Objectivity was a major topic at the Nieman Foundation’s 80th anniversary event this weekend, especially during a panel on the line between activism and journalism. Nieman Reports has a new(ish) article on that subject, too. “Impartiality”, “fairness”, and “accuracy” were all terms that came up as possible replacements for “objectivity.” The article and the event together raised a lot of interesting questions, most of which I won’t even try to address.
I want to focus more narrowly, offering a limited defense of a certain kind of objectivity. Here’s a great quote from Harvard’s Yochai Benkler, from the Nieman Reports piece:
“Professional journalism needs to shift away from the way in which it performs objectivity. The critical move needs to be from objectivity as neutrality to objectivity as truth-seeking. That’s how you avoid false equivalencies. In a propaganda-rich system, to be neutral is to be complicit.”
“Truth” can mean many things, so I’ll narrow it even further: from objectivity as neutrality to objectivity as empirical truth-seeking.
The first advantage of objectivity as the search for empirical truth is that it flat out doesn’t apply to some key journalistic questions to which “objectivity” was offered as an answer. What stories should a newspaper cover? That just plainly isn’t an empirical question; there is no “objective” answer in the sense of objectivity as empirical truth-seeking.
A newspaper that tries to remain “neutral” in what it chooses to cover might opt to defer to other institutions like political parties to set the agenda. Claiming that this strategy is “objective” is nonsensical and harmful. That doesn’t mean “neutrality” can’t ever be defensible. A trade publication might look to trends and attention within the industry it covers to decide what it should report on. Claiming that this is being “objective” is deeply misguided, but adopting this neutral posture might make sense for the business.
Civic journalism can do better. Decisions like what to cover depend on values, and the best journalistic institutions won’t simply punt on questions of values in order to maintain some appearance of neutrality.
But those publications can still aim for “objectivity” in the sense of empirical truth-seeking, and I’m partial to that term over either “fairness” or “accuracy”. Fairness is an important value, especially for journalism, but it doesn’t proceed from the search for empirical truth. Accuracy doesn’t have that problem and so is closer, but the word can be misconstrued so as to let journalists off the hook. If you write about a thorny empirical topic like climate change or fiscal policy and you faithfully report everyone’s opinions you’ve in one sense accurately described the debate. But you may not be helping readers understand the truth.

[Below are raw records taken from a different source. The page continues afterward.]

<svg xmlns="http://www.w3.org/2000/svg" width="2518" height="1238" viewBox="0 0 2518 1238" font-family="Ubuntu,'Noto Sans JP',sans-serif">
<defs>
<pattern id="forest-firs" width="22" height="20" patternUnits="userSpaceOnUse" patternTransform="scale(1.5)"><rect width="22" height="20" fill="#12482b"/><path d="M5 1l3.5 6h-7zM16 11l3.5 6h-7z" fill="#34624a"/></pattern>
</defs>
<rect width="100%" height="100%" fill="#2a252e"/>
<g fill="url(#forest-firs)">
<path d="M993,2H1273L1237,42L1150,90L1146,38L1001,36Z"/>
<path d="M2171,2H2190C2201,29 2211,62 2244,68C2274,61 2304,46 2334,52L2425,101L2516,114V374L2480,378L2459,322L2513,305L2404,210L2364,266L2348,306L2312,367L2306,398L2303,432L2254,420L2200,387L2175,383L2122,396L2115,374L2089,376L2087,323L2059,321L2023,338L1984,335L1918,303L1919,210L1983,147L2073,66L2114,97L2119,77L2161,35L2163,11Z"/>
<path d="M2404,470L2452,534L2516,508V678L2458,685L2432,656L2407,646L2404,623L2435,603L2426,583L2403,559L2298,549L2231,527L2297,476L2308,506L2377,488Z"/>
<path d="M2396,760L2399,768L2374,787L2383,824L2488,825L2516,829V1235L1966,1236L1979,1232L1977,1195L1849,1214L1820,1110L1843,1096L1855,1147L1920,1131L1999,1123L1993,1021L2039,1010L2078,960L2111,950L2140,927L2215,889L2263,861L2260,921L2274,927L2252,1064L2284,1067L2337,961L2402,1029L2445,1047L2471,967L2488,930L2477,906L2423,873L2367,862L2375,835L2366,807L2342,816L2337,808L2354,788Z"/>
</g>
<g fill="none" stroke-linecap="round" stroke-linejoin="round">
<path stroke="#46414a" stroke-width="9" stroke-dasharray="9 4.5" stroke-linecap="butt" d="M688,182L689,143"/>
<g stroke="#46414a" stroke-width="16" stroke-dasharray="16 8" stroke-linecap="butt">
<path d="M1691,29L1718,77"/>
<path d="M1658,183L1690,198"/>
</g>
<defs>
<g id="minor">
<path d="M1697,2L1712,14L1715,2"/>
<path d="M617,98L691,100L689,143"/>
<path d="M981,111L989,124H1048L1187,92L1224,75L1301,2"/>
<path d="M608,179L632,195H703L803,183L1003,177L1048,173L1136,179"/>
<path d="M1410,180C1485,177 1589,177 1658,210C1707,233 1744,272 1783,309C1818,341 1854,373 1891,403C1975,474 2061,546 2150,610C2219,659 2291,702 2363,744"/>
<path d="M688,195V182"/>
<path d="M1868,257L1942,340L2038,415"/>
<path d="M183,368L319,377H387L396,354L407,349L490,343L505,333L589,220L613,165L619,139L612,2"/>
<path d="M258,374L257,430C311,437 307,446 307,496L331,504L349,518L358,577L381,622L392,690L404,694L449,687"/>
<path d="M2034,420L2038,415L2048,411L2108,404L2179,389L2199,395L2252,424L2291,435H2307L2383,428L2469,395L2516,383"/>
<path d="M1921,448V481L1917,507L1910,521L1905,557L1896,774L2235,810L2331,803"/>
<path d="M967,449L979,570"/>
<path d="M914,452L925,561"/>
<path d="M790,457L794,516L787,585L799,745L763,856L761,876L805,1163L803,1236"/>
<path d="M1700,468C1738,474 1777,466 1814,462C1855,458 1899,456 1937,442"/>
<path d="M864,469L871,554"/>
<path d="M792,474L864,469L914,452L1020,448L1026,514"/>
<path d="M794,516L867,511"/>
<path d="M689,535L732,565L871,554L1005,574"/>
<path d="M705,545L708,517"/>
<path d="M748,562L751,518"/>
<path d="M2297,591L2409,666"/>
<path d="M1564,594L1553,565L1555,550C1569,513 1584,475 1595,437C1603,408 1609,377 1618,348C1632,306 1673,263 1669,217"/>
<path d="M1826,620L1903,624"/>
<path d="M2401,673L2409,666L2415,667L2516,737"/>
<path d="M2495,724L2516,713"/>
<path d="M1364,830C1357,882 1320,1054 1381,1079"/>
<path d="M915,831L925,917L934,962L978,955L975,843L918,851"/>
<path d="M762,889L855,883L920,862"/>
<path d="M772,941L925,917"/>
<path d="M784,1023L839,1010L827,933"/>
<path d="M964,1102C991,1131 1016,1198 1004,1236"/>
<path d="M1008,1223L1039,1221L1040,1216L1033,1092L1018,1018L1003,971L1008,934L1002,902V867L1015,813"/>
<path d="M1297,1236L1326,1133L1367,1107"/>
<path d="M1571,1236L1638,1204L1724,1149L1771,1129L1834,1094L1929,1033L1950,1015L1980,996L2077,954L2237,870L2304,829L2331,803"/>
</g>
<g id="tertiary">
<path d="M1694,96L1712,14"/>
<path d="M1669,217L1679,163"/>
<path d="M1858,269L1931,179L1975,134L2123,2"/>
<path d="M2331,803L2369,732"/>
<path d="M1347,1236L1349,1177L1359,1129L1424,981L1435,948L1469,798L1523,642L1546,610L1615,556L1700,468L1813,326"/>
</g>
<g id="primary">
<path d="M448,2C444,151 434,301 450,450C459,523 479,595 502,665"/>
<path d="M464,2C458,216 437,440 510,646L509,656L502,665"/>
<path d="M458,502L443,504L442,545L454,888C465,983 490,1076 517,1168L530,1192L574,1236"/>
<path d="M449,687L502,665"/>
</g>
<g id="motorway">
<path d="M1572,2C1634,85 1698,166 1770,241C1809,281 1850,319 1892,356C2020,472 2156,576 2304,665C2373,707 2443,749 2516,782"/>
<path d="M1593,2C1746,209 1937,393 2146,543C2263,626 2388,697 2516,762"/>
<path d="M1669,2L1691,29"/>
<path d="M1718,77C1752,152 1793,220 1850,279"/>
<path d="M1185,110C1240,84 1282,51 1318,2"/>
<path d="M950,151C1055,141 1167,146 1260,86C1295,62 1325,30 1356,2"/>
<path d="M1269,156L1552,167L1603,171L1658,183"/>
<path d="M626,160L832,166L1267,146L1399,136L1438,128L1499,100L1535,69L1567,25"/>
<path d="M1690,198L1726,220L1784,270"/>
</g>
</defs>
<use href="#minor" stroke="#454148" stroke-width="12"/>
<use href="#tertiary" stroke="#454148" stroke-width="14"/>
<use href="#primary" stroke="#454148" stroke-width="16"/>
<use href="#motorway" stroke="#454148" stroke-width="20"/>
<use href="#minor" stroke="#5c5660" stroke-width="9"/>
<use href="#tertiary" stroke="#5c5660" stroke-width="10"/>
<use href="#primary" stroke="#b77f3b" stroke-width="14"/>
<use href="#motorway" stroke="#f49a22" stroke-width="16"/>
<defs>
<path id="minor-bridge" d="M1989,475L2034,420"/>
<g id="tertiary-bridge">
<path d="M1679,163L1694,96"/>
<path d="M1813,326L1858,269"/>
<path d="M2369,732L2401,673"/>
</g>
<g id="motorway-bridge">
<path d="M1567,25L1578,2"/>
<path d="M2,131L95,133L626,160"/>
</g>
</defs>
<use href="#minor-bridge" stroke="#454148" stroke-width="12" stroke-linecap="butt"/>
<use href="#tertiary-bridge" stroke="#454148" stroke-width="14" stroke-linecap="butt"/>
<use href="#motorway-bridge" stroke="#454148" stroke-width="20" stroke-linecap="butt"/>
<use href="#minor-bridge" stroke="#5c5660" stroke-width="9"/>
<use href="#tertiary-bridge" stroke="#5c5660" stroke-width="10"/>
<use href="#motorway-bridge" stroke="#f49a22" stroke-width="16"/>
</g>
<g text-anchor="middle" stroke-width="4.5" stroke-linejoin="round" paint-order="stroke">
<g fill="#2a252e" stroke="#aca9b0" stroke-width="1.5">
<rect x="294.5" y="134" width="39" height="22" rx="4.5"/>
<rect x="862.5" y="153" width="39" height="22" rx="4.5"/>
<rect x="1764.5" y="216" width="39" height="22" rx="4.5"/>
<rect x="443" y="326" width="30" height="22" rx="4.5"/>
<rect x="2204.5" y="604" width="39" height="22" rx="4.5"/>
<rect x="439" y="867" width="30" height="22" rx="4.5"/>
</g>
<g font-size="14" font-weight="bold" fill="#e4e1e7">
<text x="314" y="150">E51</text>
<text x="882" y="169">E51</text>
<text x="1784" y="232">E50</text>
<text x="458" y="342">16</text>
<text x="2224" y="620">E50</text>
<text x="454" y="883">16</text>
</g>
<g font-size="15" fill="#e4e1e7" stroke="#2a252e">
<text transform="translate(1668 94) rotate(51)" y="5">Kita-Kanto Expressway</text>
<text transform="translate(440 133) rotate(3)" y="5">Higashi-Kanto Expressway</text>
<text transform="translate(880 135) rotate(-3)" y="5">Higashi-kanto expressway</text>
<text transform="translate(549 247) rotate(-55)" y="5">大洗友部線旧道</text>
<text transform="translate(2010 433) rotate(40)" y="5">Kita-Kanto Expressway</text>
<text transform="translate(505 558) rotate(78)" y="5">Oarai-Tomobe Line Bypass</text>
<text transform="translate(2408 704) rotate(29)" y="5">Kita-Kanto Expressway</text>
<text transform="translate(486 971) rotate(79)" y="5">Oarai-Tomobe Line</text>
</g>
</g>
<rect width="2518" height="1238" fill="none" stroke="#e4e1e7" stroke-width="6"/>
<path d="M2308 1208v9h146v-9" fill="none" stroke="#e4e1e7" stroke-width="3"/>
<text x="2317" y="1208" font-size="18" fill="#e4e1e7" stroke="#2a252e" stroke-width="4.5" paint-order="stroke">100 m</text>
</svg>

Objectivity remains, in my view, the best word for conveying a commitment to the search for empirical truth — particularly in areas where that truth is more complicated than straightforward matters of fact. Objectivity is not an appropriate answer to many of journalism’s toughest questions but understood narrowly it can still be useful.
UPDATE: More from Benkler in a Q&A with Boston Review. This was interesting, on why objectivity-as-neutrality works less well than it once did:
Journalistic core practices have never been perfect but, broadly speaking, they have worked reasonably well. That is largely because, until recently, both political parties in the United States and the major actors—corporations, unions, nonprofits—more or less complied with a set of elite norms about how much you could attack basic foundational facts, how much you could fabricate. This meant that the model of journalistic objectivity and balance—being neutral and reporting on both sides—was not systematically biased in favor of one major party or the other. It reflected, more or less, the elite consensus range of views. Trust in media largely oscillated with the party in power: critical coverage meant that if your party was in power, your trust in journalism declined, and then rebounded when the other party took power.